Anduril has shown that a young startup can beat more established names to lucrative defense contracts. Anduril’s main areas of interest are software, border and base security, and unmanned air and underwater vehicles. The Air Force selected Anduril and General Atomics to develop the next phase of its Collaborative Combat Aircraft (CCA) program. The idea is to have an autonomous unmanned aircraft to fly combat support missions. Initially, CCA will carry extra munitions for the F-22 and F-35, and then the upcoming sixth generation of fighters. The next stage, Increment 2, will carry out more complex operations. The program will spend up to $9 billion and build at least 1000 CCAs by 2029.

All of Anduril’s products use Lattice, the company’s AI-powered operating system. Lattice synthesizes information from sensors and data sources to allow commanders on the ground to make informed decisions. With serious financial backing, the company is one of the fastest-growing names in defense and security today. As the complexity of modern warfare moves beyond human comprehension, Anduril seeks to provide the means to lift the fog of war.

Shield AI

2023 DSEI Arms Fair Takes Place In London Docklands
Source: 2023 Getty Images / Getty Images News via Getty Images

As Shield AI’s co-founder Brandon Tseng put it, “China’s military is Netflix; the U.S. military is Blockbuster.” The company seeks to redress this with its AI software, Hivemind. Hivemind is an AI pilot that can autonomously operate aircraft on missions ranging from room clearing with drones to dogfighting with F-16s. As well as the Department of Defense, the company also has contracts with the Department of Homeland Security

ZeroEyes

Source: nuttiwut rodbangpong / iStock via Getty Images

ZeroEyes is a startup based in Pennsylvania that specializes in weapons detection. The company uses AI to scan images from security cameras for potential threats.
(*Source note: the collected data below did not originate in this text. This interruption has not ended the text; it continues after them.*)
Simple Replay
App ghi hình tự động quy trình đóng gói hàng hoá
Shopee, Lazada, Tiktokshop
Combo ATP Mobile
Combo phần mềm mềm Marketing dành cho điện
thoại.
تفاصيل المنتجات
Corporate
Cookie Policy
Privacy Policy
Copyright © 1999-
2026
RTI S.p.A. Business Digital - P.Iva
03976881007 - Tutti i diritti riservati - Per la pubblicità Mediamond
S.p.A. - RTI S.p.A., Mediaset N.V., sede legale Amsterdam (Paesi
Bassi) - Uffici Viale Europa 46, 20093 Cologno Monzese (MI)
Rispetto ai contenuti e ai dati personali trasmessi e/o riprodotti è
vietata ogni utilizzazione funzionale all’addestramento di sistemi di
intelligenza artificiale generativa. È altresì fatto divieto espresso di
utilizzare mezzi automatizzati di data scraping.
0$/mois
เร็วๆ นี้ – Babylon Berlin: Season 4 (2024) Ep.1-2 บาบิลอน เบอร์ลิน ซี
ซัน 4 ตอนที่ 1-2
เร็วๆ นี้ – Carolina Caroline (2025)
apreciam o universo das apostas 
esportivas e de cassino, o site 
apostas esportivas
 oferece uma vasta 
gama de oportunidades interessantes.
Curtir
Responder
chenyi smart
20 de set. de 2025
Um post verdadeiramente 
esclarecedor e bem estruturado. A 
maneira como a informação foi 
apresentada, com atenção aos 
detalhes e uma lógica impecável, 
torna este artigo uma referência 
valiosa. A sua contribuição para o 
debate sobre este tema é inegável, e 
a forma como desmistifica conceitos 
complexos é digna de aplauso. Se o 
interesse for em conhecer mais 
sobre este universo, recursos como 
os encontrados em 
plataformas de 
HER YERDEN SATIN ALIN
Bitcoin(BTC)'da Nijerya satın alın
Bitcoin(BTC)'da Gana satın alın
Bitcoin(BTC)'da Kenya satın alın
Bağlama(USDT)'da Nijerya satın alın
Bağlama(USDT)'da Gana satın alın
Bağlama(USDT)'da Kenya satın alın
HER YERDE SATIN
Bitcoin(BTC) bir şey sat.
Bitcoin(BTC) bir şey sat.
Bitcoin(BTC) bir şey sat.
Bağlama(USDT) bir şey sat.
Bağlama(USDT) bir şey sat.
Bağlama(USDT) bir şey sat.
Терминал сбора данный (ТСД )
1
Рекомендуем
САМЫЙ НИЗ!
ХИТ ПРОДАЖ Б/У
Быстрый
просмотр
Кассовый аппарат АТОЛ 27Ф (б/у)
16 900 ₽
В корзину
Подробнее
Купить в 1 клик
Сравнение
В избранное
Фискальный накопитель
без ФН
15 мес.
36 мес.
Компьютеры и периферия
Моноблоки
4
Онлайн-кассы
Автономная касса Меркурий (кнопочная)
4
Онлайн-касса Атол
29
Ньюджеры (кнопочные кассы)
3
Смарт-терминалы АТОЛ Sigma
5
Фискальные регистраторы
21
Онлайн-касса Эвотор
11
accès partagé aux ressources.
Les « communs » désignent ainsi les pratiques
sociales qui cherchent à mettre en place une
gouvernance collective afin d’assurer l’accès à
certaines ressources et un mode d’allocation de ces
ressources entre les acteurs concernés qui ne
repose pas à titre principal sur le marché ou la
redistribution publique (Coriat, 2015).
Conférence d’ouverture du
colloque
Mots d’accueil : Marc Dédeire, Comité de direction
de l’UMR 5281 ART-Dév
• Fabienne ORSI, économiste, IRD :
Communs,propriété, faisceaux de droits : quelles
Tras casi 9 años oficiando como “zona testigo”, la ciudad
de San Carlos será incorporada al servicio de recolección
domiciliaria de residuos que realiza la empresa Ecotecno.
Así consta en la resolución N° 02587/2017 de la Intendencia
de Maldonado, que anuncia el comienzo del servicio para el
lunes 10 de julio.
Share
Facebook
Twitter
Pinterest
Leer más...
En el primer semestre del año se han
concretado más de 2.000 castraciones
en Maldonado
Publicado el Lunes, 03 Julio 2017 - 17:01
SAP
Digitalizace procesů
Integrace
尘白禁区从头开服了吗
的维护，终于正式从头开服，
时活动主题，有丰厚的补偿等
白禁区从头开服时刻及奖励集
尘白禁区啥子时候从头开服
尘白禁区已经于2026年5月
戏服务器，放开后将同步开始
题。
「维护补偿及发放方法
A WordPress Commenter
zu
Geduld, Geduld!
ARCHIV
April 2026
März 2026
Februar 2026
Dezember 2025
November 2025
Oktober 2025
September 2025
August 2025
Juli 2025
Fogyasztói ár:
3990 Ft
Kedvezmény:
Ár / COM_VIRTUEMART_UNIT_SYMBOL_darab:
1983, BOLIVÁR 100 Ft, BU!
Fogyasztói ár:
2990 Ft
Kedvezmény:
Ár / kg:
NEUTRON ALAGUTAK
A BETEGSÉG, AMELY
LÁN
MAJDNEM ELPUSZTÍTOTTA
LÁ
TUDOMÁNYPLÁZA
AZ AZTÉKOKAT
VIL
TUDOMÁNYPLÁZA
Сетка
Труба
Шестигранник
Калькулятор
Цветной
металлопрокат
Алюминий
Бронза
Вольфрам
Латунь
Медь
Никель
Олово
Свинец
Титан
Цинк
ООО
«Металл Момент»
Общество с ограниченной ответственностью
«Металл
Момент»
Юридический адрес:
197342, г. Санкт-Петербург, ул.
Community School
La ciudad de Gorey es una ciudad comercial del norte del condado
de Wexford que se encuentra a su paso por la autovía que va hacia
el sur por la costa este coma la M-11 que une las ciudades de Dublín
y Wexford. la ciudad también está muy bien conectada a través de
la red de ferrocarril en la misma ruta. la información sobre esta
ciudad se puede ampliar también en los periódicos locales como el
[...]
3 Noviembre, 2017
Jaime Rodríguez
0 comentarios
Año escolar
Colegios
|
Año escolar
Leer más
If the system detects a suspicious device, it will alert human operators at the company’s headquarters. ZeroEyes is the only security company to hold SAFETY Act designation from the Department of Defense. Because of this, the company’s software has been installed in several school districts nationwide. 

Conclusion

The companies profiled here are by no means an exhaustive list. Rather, they are a blend of legacy contractors and startups interested in developing AI capabilities for defense and security. There is great promise in what AI can offer but equally, enormous risk. It is not a question of whether or not AI will have an impact on defense but of its extent.

Will AI ever be used to take a life? The Department of Defense insists it will never allow a machine to make that decision. Of course, that’s an easy idea to have during peacetime. Perhaps the only thing more dangerous than developing an AI system to kill without a moment’s hesitation is not developing one.